Some problems with this approach

Our dataset is not very large. If we pull out a fifth of the dataset for evaluation purposes, we only have 25 observations left.

And what if the random split of our data by chance happen to be bad? We run the risk of splitting it in a way where we do not have a representative sample for training. Would we get the same result if we split it in a different way?

How do we handle this?

We handle this problem with the randomness of sampling, and the limited size of our data, by splitting (sampling) the data randomly a number of times (often 10). For each random split we test different values of \(\lambda\), and then calculate the average of how well a given value of \(\lambda\) perform, for the 10 different splits. We can then chose the best \(\lambda\), and build a final model using that.

glmnet provides a function for handling all that. We can chose which \(\lambda\) s the function should test, we can chose another number of random selections (folds) than the default 10 and a lot of other details. We go with the defaults here:

R

set.seed(47) # The folds are selected at random - this line of code makes those reproducable 
model <- cv.glmnet(x, y, alpha = 1)

Our model now contains results for many different \(\lambda\)s

If we plot it, we get the mean-squared-error on the y-axis. That is the value we want to minimise, and \(\log{\lambda}\) on the x-axis:

R

plot(model)

The numbers above the plot indicates the number of variables left in the model for at given \(\lambda\). To the far left, we do not eliminate any variables. To the far right, only two are left.

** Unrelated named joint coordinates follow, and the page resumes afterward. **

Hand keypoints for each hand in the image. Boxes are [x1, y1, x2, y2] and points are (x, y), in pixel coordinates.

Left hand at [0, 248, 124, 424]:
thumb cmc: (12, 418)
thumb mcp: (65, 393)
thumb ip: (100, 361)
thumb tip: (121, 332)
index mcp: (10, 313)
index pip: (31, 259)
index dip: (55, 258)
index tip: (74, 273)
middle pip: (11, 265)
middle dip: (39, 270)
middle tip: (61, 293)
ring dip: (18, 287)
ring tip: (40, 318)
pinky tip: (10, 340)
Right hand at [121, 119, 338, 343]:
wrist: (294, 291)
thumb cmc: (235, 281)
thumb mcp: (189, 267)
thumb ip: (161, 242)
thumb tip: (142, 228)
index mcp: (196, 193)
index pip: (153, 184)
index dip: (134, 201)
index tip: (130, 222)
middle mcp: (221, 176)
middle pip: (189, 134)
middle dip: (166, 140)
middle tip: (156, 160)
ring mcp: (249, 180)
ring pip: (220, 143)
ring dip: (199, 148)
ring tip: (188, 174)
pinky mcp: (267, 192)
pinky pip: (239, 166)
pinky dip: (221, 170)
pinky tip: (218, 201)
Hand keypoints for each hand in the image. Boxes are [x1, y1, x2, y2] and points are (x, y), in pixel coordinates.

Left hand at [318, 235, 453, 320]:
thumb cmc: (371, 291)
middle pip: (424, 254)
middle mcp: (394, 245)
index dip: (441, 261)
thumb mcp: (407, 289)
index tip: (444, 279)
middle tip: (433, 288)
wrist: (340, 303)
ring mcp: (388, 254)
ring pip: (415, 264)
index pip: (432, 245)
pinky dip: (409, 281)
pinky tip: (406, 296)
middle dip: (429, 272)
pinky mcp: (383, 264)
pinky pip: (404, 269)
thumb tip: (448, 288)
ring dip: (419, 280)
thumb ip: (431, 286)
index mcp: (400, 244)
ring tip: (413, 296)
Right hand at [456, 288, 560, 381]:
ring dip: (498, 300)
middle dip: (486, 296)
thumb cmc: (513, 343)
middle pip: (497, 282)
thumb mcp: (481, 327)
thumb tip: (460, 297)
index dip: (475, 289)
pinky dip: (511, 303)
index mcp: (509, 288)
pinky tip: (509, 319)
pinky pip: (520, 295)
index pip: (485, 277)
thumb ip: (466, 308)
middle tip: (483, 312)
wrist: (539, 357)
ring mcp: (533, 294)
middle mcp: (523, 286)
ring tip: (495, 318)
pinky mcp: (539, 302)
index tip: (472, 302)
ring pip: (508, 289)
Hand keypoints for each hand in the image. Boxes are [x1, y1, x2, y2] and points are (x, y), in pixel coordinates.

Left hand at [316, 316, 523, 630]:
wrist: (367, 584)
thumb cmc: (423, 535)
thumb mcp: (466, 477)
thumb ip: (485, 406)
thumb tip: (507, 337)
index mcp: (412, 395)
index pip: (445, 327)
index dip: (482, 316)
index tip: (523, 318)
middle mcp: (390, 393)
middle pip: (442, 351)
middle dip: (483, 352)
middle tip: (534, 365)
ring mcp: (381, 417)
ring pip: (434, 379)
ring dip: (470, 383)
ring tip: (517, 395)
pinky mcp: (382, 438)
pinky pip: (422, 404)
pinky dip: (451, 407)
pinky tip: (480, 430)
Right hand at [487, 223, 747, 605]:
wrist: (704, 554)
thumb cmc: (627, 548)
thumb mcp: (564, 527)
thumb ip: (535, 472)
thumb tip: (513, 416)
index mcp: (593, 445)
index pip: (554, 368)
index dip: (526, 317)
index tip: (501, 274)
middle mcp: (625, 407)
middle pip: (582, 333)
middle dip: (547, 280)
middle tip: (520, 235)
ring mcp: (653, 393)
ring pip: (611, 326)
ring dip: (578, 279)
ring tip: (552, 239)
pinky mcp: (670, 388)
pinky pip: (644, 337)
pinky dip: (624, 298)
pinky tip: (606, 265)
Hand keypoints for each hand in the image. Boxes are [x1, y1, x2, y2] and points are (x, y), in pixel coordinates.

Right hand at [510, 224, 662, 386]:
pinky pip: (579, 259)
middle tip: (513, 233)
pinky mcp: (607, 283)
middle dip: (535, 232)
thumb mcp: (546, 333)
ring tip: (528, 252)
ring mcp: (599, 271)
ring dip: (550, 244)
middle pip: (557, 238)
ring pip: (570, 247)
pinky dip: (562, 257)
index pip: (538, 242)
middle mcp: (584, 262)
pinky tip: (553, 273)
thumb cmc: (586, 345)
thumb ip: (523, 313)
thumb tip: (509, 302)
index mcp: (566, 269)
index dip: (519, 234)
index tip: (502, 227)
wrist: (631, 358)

We could look at the plot and determine the best value of \(\lambda\). The first is lambda.min which is the \(\lambda\) that, on average, give the lowest error, and lambda.1se which is the largest \(\lambda\) that give an error within one standarderror of the minimum.

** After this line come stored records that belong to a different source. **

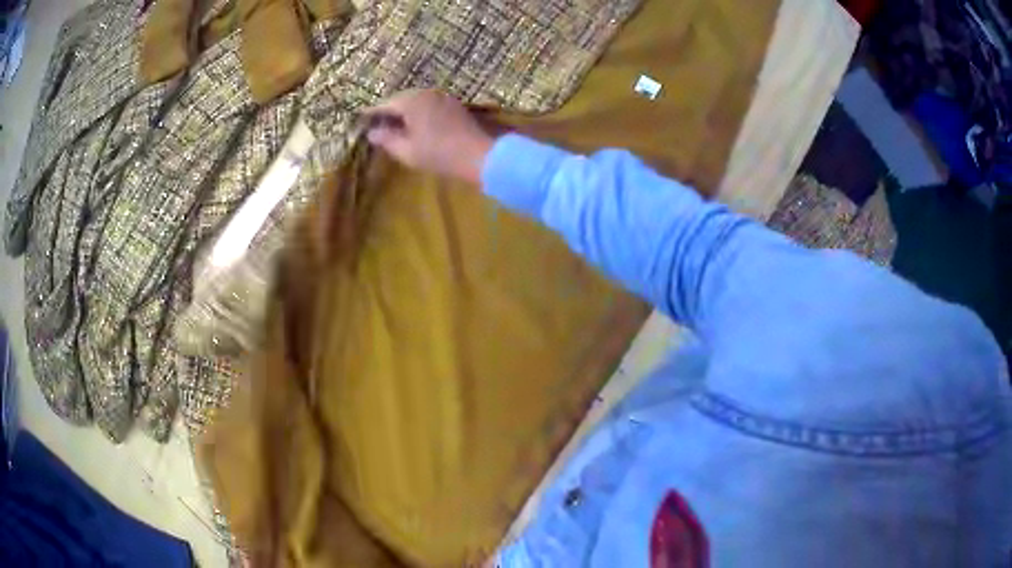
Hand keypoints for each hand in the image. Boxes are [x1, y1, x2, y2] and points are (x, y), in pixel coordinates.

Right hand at [364, 89, 494, 183]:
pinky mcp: (453, 105)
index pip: (385, 105)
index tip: (359, 119)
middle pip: (400, 99)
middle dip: (388, 111)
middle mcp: (425, 93)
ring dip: (404, 111)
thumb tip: (372, 133)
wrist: (478, 155)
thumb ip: (387, 139)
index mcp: (411, 101)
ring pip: (415, 101)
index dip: (371, 113)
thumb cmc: (438, 154)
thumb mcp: (406, 151)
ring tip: (394, 125)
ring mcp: (442, 97)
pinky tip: (415, 124)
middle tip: (375, 123)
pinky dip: (418, 112)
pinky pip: (428, 104)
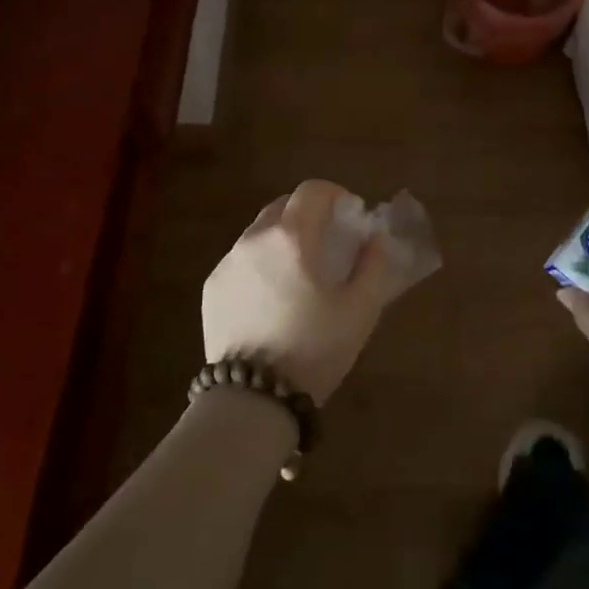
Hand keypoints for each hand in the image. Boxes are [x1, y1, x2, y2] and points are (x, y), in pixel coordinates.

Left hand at [202, 180, 415, 404]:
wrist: (253, 398)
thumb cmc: (314, 349)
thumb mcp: (361, 309)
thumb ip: (374, 264)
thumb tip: (375, 238)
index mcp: (292, 237)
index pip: (313, 190)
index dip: (337, 195)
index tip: (351, 218)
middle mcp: (254, 239)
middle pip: (284, 206)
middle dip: (310, 215)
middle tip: (329, 244)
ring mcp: (227, 263)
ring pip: (260, 233)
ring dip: (284, 239)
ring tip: (300, 275)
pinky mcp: (212, 288)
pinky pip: (242, 261)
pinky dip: (262, 264)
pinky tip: (273, 300)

Which should we chose? lambda.min give us the lowest error when we want to predict values, but have more variables left in the model. lambda.1se accepts a larger (but not large) error , but returns a simpler model.

Lets go with lambda.min

R

best_l <- model$lambda.min
best_l

OUTPUT

[1] 0.458192

Now we know which lambda to use, and we can fit the overall model:

R

best_model <- glmnet(x,y,alpha = 1, lambda = best_l)
coef(best_model)

OUTPUT

7 x 1 sparse Matrix of class "dgCMatrix"
                     s0
(Intercept) 36.29975118
cyl         -0.87369436
disp         .
hp          -0.01497565
drat         0.16884990
wt          -2.86383756
qsec         .

Key Points

It is important to avoid overfitting in multiple linear regression.
LASSO can remove unnessecary variables in linear models.
Cross validation can optimise the LASSO regularisation.